Asked on Wednesday if she still believed she had not written the posts, Ms. Reid said: “It’s two years ago, so I don’t spend a whole lot of time thinking about that old blog. What I genuinely believe is that I truly care about the L.G.B.T. people in my own life. I care about being a good ally, a good person, and making sure that my voice is authentic, that I can make a difference.”
NBC has pledged to improve its diversity, an area where its news networks have struggled. Mr. Conde, a former chairman of Telemundo who succeeded NBC News’s previous chairman, Andrew Lack, in May, said this week that he wanted a work force that was 50 percent nonwhite, with employees split evenly by gender.
“AM Joy” was created after a previous weekend host, Melissa Harris-Perry, left MSNBC, accusing the network of sidelining her. “I am not a token, mammy or little brown bobble head,” Ms. Harris-Perry, who is Black, wrote in an email to NBC staff at the time.
Another prominent Black anchor at NBC, Tamron Hall, who hosted a popular hour of the “Today” show, parted ways with the network in 2017 after her contract expired. The former Fox News host Megyn Kelly replaced her, briefly, at 9 a.m.
In an interview, Ms. Maddow said Ms. Reid’s promotion “feels like such a good decision by the network.”
“African-American journalists, African-American women in particular, are woefully underrepresented on TV in all hours of the day,” Ms. Maddow said. “But particularly in prime time, it’s just a desert. Joy more than deserves this time slot and this kind of national platform.”
Ms. Reid’s replacement of Mr. Matthews means that the 7 p.m. hour on MSNBC is likely to tilt farther left, mirroring the network’s liberal-leaning prime-time lineup. Mr. Matthews was a political moderate who wrote nostalgically about the bipartisan friendship between President Ronald Reagan and Thomas P. O’Neill Jr., the Democratic speaker of the House.
But his barking style was increasingly out of step with the mores of modern politics and cable news. He apologized in February after comparing Senator Bernie Sanders’s victory in the Nevada caucuses to the Nazi takeover of France in World War II. And a journalist, Laura Bassett, said Mr. Matthews had made inappropriate comments about her appearance.
Born in Brooklyn to immigrant parents, Ms. Reid grew up in Denver, and now splits her time between New York and Washington. After graduating from Harvard with a degree in film, she worked her way up the competitive Florida media market, where she hosted TV and talk-radio shows and wrote a column for The Miami Herald. She has also taken time away from journalism, including a position on Barack Obama’s 2008 presidential campaign.

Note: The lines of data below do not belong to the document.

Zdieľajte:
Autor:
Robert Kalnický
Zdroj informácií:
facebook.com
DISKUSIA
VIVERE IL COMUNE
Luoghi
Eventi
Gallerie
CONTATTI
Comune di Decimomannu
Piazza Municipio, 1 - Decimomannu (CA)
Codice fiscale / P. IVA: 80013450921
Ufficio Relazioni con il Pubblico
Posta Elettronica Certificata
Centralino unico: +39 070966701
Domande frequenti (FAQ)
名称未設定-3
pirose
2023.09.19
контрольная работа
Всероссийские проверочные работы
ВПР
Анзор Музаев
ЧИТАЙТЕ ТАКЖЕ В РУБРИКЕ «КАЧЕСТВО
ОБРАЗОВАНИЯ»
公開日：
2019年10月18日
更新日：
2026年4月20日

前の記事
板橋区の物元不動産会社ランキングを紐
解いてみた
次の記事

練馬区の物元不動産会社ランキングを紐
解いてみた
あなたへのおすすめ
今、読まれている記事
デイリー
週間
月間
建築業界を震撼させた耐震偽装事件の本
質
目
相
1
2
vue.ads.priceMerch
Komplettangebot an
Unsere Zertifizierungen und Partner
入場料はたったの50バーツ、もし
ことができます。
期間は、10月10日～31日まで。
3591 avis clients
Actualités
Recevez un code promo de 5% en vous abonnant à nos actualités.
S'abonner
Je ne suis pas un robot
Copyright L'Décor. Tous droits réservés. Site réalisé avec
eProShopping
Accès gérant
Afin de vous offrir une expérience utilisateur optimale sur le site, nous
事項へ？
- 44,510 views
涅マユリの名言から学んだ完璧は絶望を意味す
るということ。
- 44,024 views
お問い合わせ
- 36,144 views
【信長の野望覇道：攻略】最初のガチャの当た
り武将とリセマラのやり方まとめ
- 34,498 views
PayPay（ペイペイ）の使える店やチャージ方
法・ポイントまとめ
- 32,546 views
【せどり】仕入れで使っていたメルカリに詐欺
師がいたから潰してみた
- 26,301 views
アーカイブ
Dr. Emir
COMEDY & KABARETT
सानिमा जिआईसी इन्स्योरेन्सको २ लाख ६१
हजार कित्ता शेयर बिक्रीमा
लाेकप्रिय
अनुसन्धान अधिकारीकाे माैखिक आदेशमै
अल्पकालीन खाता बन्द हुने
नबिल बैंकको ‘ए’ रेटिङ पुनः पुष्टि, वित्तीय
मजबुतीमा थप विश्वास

She later served as managing editor of TheGrio.com, a news and opinion site geared toward Black readers. With a growing national reputation, she joined MSNBC as a contributor in 2011 and, in 2014, began hosting a daily talk show, “The Reid Report.” It was canceled after a year, but she remained at the network as a correspondent.
Away from the anchor desk, Ms. Reid has written two books, including “Fracture: Barack Obama, the Clintons, and the Racial Divide.”
In the interview on Wednesday, Ms. Reid was asked about the reaction to the offensive blog posts that surfaced in 2018. She called the episode “a pretty rough experience,” and said she had sought candid discussions with friends, colleagues and her daughter, who is gay.
“My job in that moment was to listen,” she said, adding, “The L.G.B.T. community in this country has a resiliency and a core kindness.”
Ms. Maddow praised Ms. Reid for her 2018 apology. “We judge people on their judgment, but also on their capacity to grow and correct,” she said.
“She also reached out to me personally and directly,” Ms. Maddow said, “in case, as a gay colleague, I had been hurt personally by what had arisen at the time. And that was a stand-up thing to do, and something I won’t forget.”